* [TASK TO CARRY OUT]:
Copy the entries below verbatim, omitting any pictures they contain.

* [EXTRACTED INFORMATION]:

Content starts

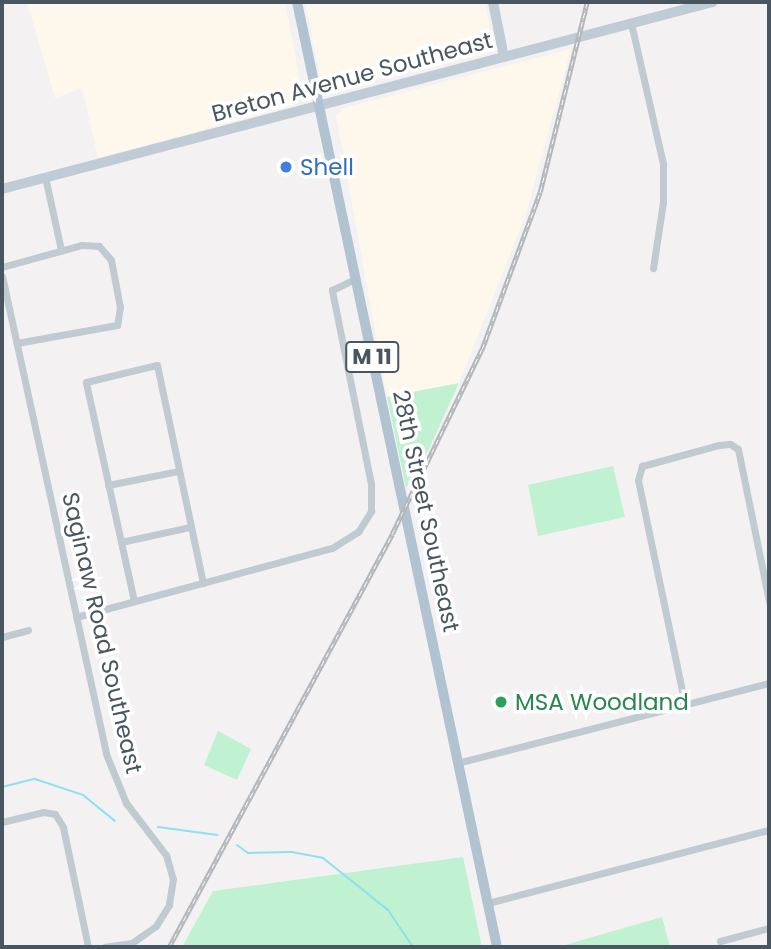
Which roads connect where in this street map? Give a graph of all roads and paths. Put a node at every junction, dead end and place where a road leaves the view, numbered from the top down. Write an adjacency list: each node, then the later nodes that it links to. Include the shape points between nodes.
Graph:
1 (297, 2): 6 (main road, 28th Street Southeast / M 11)
2 (493, 2): 5 (main road)
3 (713, 2): 4 (main road, Breton Avenue Southeast)
4 (631, 23): 5 (main road, Breton Avenue Southeast); 11 (street, via 663,164 663,202)
5 (504, 57): 6 (main road, Breton Avenue Southeast)
6 (318, 107): 7 (main road, Breton Avenue Southeast); 13 (main road, 28th Street Southeast / M 11)
7 (45, 177): 8 (main road, Breton Avenue Southeast); 9 (street)
8 (2, 189)
9 (61, 250): 10 (street); 14 (street, via 99,246 111,260 121,314 117,325)
10 (2, 267)
11 (653, 268)
12 (2, 276): 14 (street, Saginaw Road Southeast)
13 (355, 279): 19 (street, via 335,285 332,297 371,484 368,518 342,544); 27 (main road, 28th Street Southeast / M 11)
14 (17, 343): 22 (street, Saginaw Road Southeast)
15 (178, 471): 16 (street); 16 (street, via 157,365 86,382); 17 (street)
16 (108, 485): 18 (street)
17 (190, 527): 18 (street); 19 (street)
18 (121, 542): 20 (street)
19 (203, 583): 20 (street)
20 (134, 601): 22 (street)
21 (769, 602): 26 (street, via 738,449 719,445 639,470)
22 (76, 617): 34 (street, Saginaw Road Southeast, via 113,777 126,803 163,848 173,878 169,905 156,926 132,943)
23 (29, 630): 24 (street)
24 (2, 637)
25 (769, 683): 26 (street)
26 (685, 705): 27 (street)
27 (457, 763): 30 (main road, 28th Street Southeast / M 11)
28 (2, 822): 33 (street, via 43,812 55,814 63,827)
29 (769, 830): 30 (street)
30 (488, 903): 35 (main road, 28th Street Southeast / M 11)
31 (769, 928): 32 (street)
32 (720, 941)
33 (88, 947)
34 (105, 947)
35 (498, 947)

Content ends

* [ANSWER SPACE]:
Which roads connect where in this street map? Give a graph of all roads and paths. Put a node at every junction, dead end and place where a road leaves the view, numbered from the top down. Write an adjacency list: each node, then the later nodes that it links to. Include the shape points between nodes.
Graph:
1 (297, 2): 6 (main road, 28th Street Southeast / M 11)
2 (493, 2): 5 (main road)
3 (713, 2): 4 (main road, Breton Avenue Southeast)
4 (631, 23): 5 (main road, Breton Avenue Southeast); 11 (street, via 663,164 663,202)
5 (504, 57): 6 (main road, Breton Avenue Southeast)
6 (318, 107): 7 (main road, Breton Avenue Southeast); 13 (main road, 28th Street Southeast / M 11)
7 (45, 177): 8 (main road, Breton Avenue Southeast); 9 (street)
8 (2, 189)
9 (61, 250): 10 (street); 14 (street, via 99,246 111,260 121,314 117,325)
10 (2, 267)
11 (653, 268)
12 (2, 276): 14 (street, Saginaw Road Southeast)
13 (355, 279): 19 (street, via 335,285 332,297 371,484 368,518 342,544); 27 (main road, 28th Street Southeast / M 11)
14 (17, 343): 22 (street, Saginaw Road Southeast)
15 (178, 471): 16 (street); 16 (street, via 157,365 86,382); 17 (street)
16 (108, 485): 18 (street)
17 (190, 527): 18 (street); 19 (street)
18 (121, 542): 20 (street)
19 (203, 583): 20 (street)
20 (134, 601): 22 (street)
21 (769, 602): 26 (street, via 738,449 719,445 639,470)
22 (76, 617): 34 (street, Saginaw Road Southeast, via 113,777 126,803 163,848 173,878 169,905 156,926 132,943)
23 (29, 630): 24 (street)
24 (2, 637)
25 (769, 683): 26 (street)
26 (685, 705): 27 (street)
27 (457, 763): 30 (main road, 28th Street Southeast / M 11)
28 (2, 822): 33 (street, via 43,812 55,814 63,827)
29 (769, 830): 30 (street)
30 (488, 903): 35 (main road, 28th Street Southeast / M 11)
31 (769, 928): 32 (street)
32 (720, 941)
33 (88, 947)
34 (105, 947)
35 (498, 947)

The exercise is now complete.